Lee’s determination served him well after a stroke left him partly paralyzed in 2002, unable to throw even a simple cylinder. Bit by bit, he rebuilt the physical and mental pathways that allowed him to return fully to his work, doing almost all of his rehab on his own. 

Such true grit and independence would do his onetime idol John Wayne proud. Lee has never had an assistant or apprentice, preferring the freedom to work alone, when and for how long he chooses. He makes all of his clay and all of his glazes from formulas he has developed after long searches for the best ingredients. “Everything’s my own,” he says. 

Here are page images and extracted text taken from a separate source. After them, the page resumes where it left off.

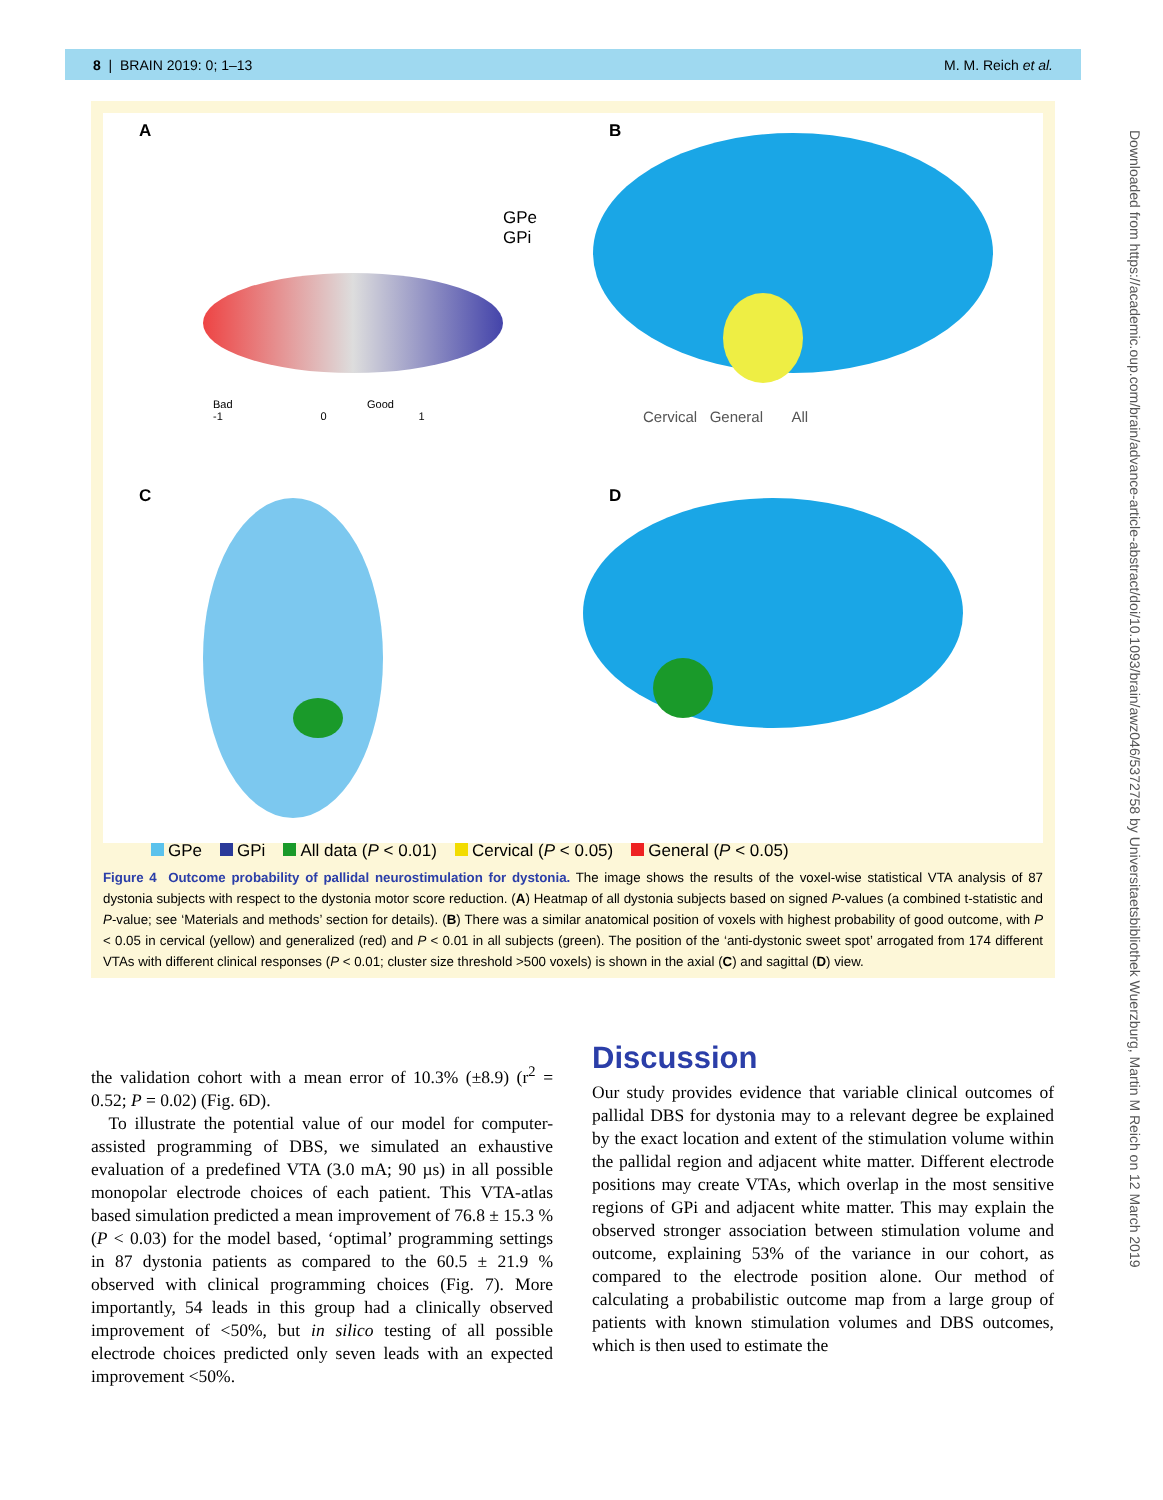8 | BRAIN 2019: 0; 1–13 M. M. Reich et al.
A
GPe
GPi
Bad Good
-1 0 1
B
Cervical General All
C
D
GPe GPi All data (P < 0.01) Cervical (P < 0.05) General (P < 0.05)
Figure 4 Outcome probability of pallidal neurostimulation for dystonia. The image shows the results of the voxel-wise statistical VTA analysis of 87 dystonia subjects with respect to the dystonia motor score reduction. (A) Heatmap of all dystonia subjects based on signed P-values (a combined t-statistic and P-value; see ‘Materials and methods’ section for details). (B) There was a similar anatomical position of voxels with highest probability of good outcome, with P < 0.05 in cervical (yellow) and generalized (red) and P < 0.01 in all subjects (green). The position of the ‘anti-dystonic sweet spot’ arrogated from 174 different VTAs with different clinical responses (P < 0.01; cluster size threshold >500 voxels) is shown in the axial (C) and sagittal (D) view.
the validation cohort with a mean error of 10.3% (±8.9) (r<sup>2</sup> = 0.52; P = 0.02) (Fig. 6D).
To illustrate the potential value of our model for computer-assisted programming of DBS, we simulated an exhaustive evaluation of a predefined VTA (3.0 mA; 90 µs) in all possible monopolar electrode choices of each patient. This VTA-atlas based simulation predicted a mean improvement of 76.8 ± 15.3 % (P < 0.03) for the model based, ‘optimal’ programming settings in 87 dystonia patients as compared to the 60.5 ± 21.9 % observed with clinical programming choices (Fig. 7). More importantly, 54 leads in this group had a clinically observed improvement of <50%, but in silico testing of all possible electrode choices predicted only seven leads with an expected improvement <50%.
Discussion
Our study provides evidence that variable clinical outcomes of pallidal DBS for dystonia may to a relevant degree be explained by the exact location and extent of the stimulation volume within the pallidal region and adjacent white matter. Different electrode positions may create VTAs, which overlap in the most sensitive regions of GPi and adjacent white matter. This may explain the observed stronger association between stimulation volume and outcome, explaining 53% of the variance in our cohort, as compared to the electrode position alone. Our method of calculating a probabilistic outcome map from a large group of patients with known stimulation volumes and DBS outcomes, which is then used to estimate the
Downloaded from https://academic.oup.com/brain/advance-article-abstract/doi/10.1093/brain/awz046/5372758 by Universitaetsbibliothek Wuerzburg, Martin M Reich on 12 March 2019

That includes the recipe for a brilliant yellow glaze once reserved for use by imperial potters in the Ming Dynasty. In what turned out to be an all-absorbing quest, Lee set out to do what many others over the centuries had attempted: duplicate the long-lost formula. “The only time [my sons] could see me was during dinnertime. I immersed myself, buried myself in my studio doing experiments, like I was possessed.” Aided by his pre-med background in organic chemistry, he studied old kilns and pottery, pored over documents, mixed up countless batches of glaze, and fired innumerable test pots. Seventeen years after he started his search, he found the formula. 

At least for now, he’s keeping it a trade secret. He’s been asked to deposit it in a museum archive, he says; “I did not say no, I did not say yes.” 

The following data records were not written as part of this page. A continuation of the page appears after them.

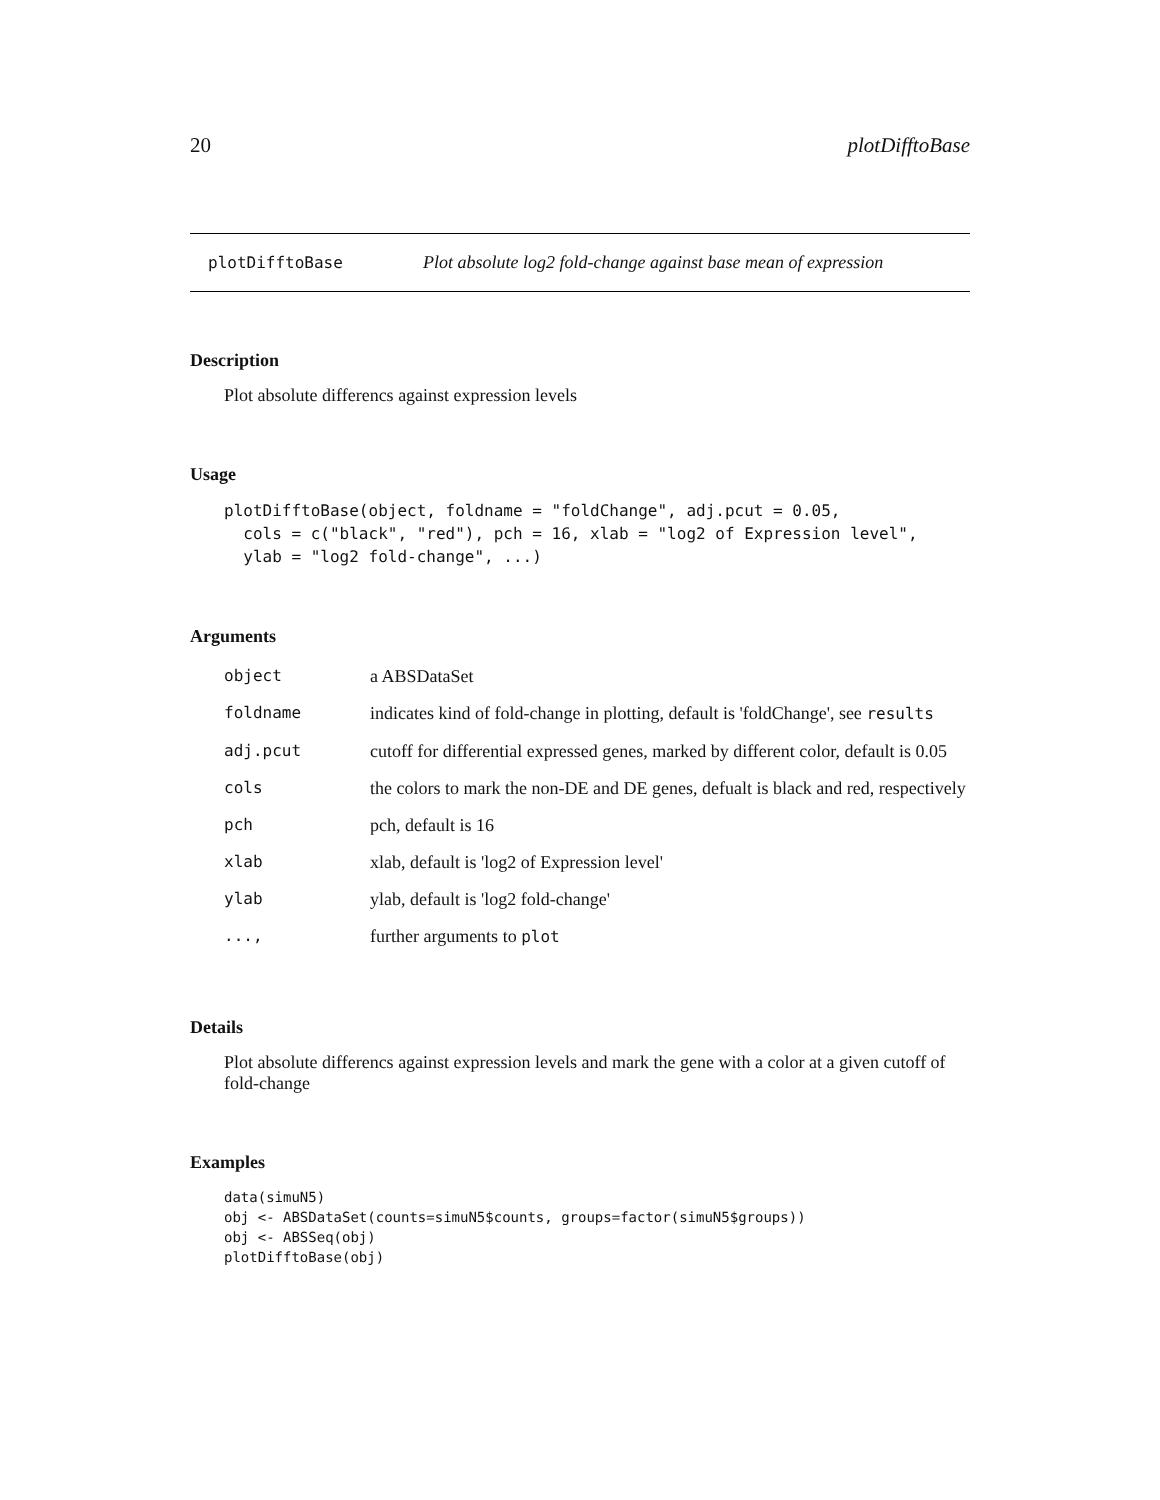20 plotDifftoBase
plotDifftoBase Plot absolute log2 fold-change against base mean of expression
Description
Plot absolute differencs against expression levels
Usage
plotDifftoBase(object, foldname = "foldChange", adj.pcut = 0.05,
  cols = c("black", "red"), pch = 16, xlab = "log2 of Expression level",
  ylab = "log2 fold-change", ...)
Arguments
| object | a ABSDataSet |
| foldname | indicates kind of fold-change in plotting, default is 'foldChange', see results |
| adj.pcut | cutoff for differential expressed genes, marked by different color, default is 0.05 |
| cols | the colors to mark the non-DE and DE genes, defualt is black and red, respectively |
| pch | pch, default is 16 |
| xlab | xlab, default is 'log2 of Expression level' |
| ylab | ylab, default is 'log2 fold-change' |
| ..., | further arguments to plot |
Details
Plot absolute differencs against expression levels and mark the gene with a color at a given cutoff of fold-change
Examples
data(simuN5)
obj <- ABSDataSet(counts=simuN5$counts, groups=factor(simuN5$groups))
obj <- ABSSeq(obj)
plotDifftoBase(obj)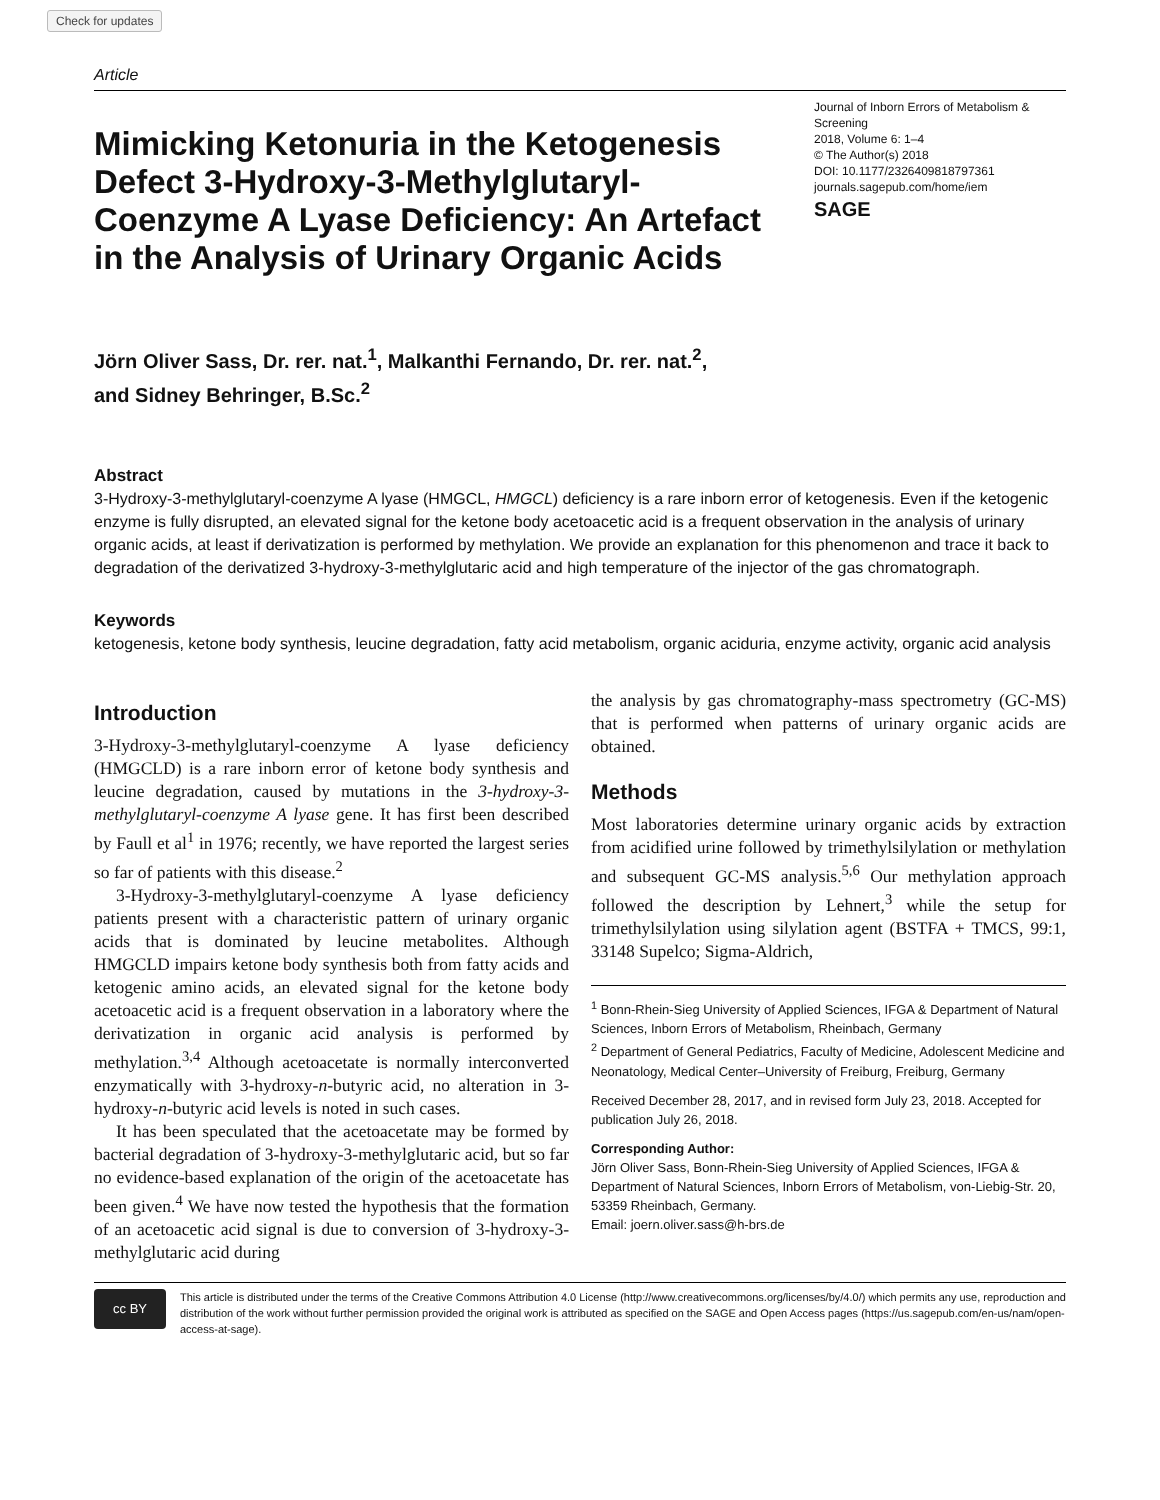Check for updates
Article
Mimicking Ketonuria in the Ketogenesis Defect 3-Hydroxy-3-Methylglutaryl-Coenzyme A Lyase Deficiency: An Artefact in the Analysis of Urinary Organic Acids
Journal of Inborn Errors of Metabolism & Screening
2018, Volume 6: 1–4
© The Author(s) 2018
DOI: 10.1177/2326409818797361
journals.sagepub.com/home/iem
SAGE
Jörn Oliver Sass, Dr. rer. nat.<sup>1</sup>, Malkanthi Fernando, Dr. rer. nat.<sup>2</sup>,
and Sidney Behringer, B.Sc.<sup>2</sup>
Abstract
3-Hydroxy-3-methylglutaryl-coenzyme A lyase (HMGCL, HMGCL) deficiency is a rare inborn error of ketogenesis. Even if the ketogenic enzyme is fully disrupted, an elevated signal for the ketone body acetoacetic acid is a frequent observation in the analysis of urinary organic acids, at least if derivatization is performed by methylation. We provide an explanation for this phenomenon and trace it back to degradation of the derivatized 3-hydroxy-3-methylglutaric acid and high temperature of the injector of the gas chromatograph.
Keywords
ketogenesis, ketone body synthesis, leucine degradation, fatty acid metabolism, organic aciduria, enzyme activity, organic acid analysis
Introduction
3-Hydroxy-3-methylglutaryl-coenzyme A lyase deficiency (HMGCLD) is a rare inborn error of ketone body synthesis and leucine degradation, caused by mutations in the 3-hydroxy-3-methylglutaryl-coenzyme A lyase gene. It has first been described by Faull et al<sup>1</sup> in 1976; recently, we have reported the largest series so far of patients with this disease.<sup>2</sup>
3-Hydroxy-3-methylglutaryl-coenzyme A lyase deficiency patients present with a characteristic pattern of urinary organic acids that is dominated by leucine metabolites. Although HMGCLD impairs ketone body synthesis both from fatty acids and ketogenic amino acids, an elevated signal for the ketone body acetoacetic acid is a frequent observation in a laboratory where the derivatization in organic acid analysis is performed by methylation.<sup>3,4</sup> Although acetoacetate is normally interconverted enzymatically with 3-hydroxy-n-butyric acid, no alteration in 3-hydroxy-n-butyric acid levels is noted in such cases.
It has been speculated that the acetoacetate may be formed by bacterial degradation of 3-hydroxy-3-methylglutaric acid, but so far no evidence-based explanation of the origin of the acetoacetate has been given.<sup>4</sup> We have now tested the hypothesis that the formation of an acetoacetic acid signal is due to conversion of 3-hydroxy-3-methylglutaric acid during
the analysis by gas chromatography-mass spectrometry (GC-MS) that is performed when patterns of urinary organic acids are obtained.
Methods
Most laboratories determine urinary organic acids by extraction from acidified urine followed by trimethylsilylation or methylation and subsequent GC-MS analysis.<sup>5,6</sup> Our methylation approach followed the description by Lehnert,<sup>3</sup> while the setup for trimethylsilylation using silylation agent (BSTFA + TMCS, 99:1, 33148 Supelco; Sigma-Aldrich,
<sup>1</sup> Bonn-Rhein-Sieg University of Applied Sciences, IFGA & Department of Natural Sciences, Inborn Errors of Metabolism, Rheinbach, Germany
<sup>2</sup> Department of General Pediatrics, Faculty of Medicine, Adolescent Medicine and Neonatology, Medical Center–University of Freiburg, Freiburg, Germany
Received December 28, 2017, and in revised form July 23, 2018. Accepted for publication July 26, 2018.
Corresponding Author:
Jörn Oliver Sass, Bonn-Rhein-Sieg University of Applied Sciences, IFGA & Department of Natural Sciences, Inborn Errors of Metabolism, von-Liebig-Str. 20, 53359 Rheinbach, Germany.
Email: joern.oliver.sass@h-brs.de
cc BY
This article is distributed under the terms of the Creative Commons Attribution 4.0 License (http://www.creativecommons.org/licenses/by/4.0/) which permits any use, reproduction and distribution of the work without further permission provided the original work is attributed as specified on the SAGE and Open Access pages (https://us.sagepub.com/en-us/nam/open-access-at-sage).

Lee also goes his own way in the business of art. After a bad experience with a gallery, he decided to sell his work directly. “One way, you’ve got to be your own business manager. Another way, you can just be a maker and let others promote you,” he says. “My way is the harder way.” 

At some early shows, the young unknown netted little or nothing. “I’d drive a long way and on the way home, just feel so sad,” he says, recalling the pressure he felt to support his young family. “Three birds back home say ‘Feed me, feed me,’ and I don’t have any worm to feed them.” 

He sometimes agonized over returning to the security of medicine, but he credits his wife for encouraging him to stay with clay. “I married the right person,” he says. 

When Lee’s Peach Vase on a Pedestal was selected for the White House Collection of American Crafts in 1993, the lean years were over. Amid publicity about the collection, the Lees’ phone started ringing off the hook. Collectors took note. The list of museums holding his work began to grow. At a Rose Garden ceremony, President Bill Clinton singled out Lee and asked the other guests to give him a hand. 

And, in a nod to his monumental achievement with the imperial yellow glaze, in 2011 the Metropolitan Museum added Pair of Prickly Melons to its collection of Asian ceramics – rare recognition for a living artist – where they are on view alongside some of the greatest masterworks from many centuries. 

As his renown has grown, Lee has remained his own agent, making him a rarity: an artist whose work is in museums and top-echelon collections, and who still can be found perched in his booth at craft shows, chatting with his customers. He enjoys the personal relationships he’s built over the years. “I’m selling my babies,” he says. “I want to get to know the person who purchases my work. I always remember what every person buys.” 

For all the major laurels he has earned, Lee rests on none of them. He constantly seeks new ideas, new designs, and ways to refine what he’s already done. 

“I stress out because I want to go somewhere nobody ever did,” Lee says. 

“The day you think you’re a master, that means you stop learning and improving. I’m getting closer, but never there.”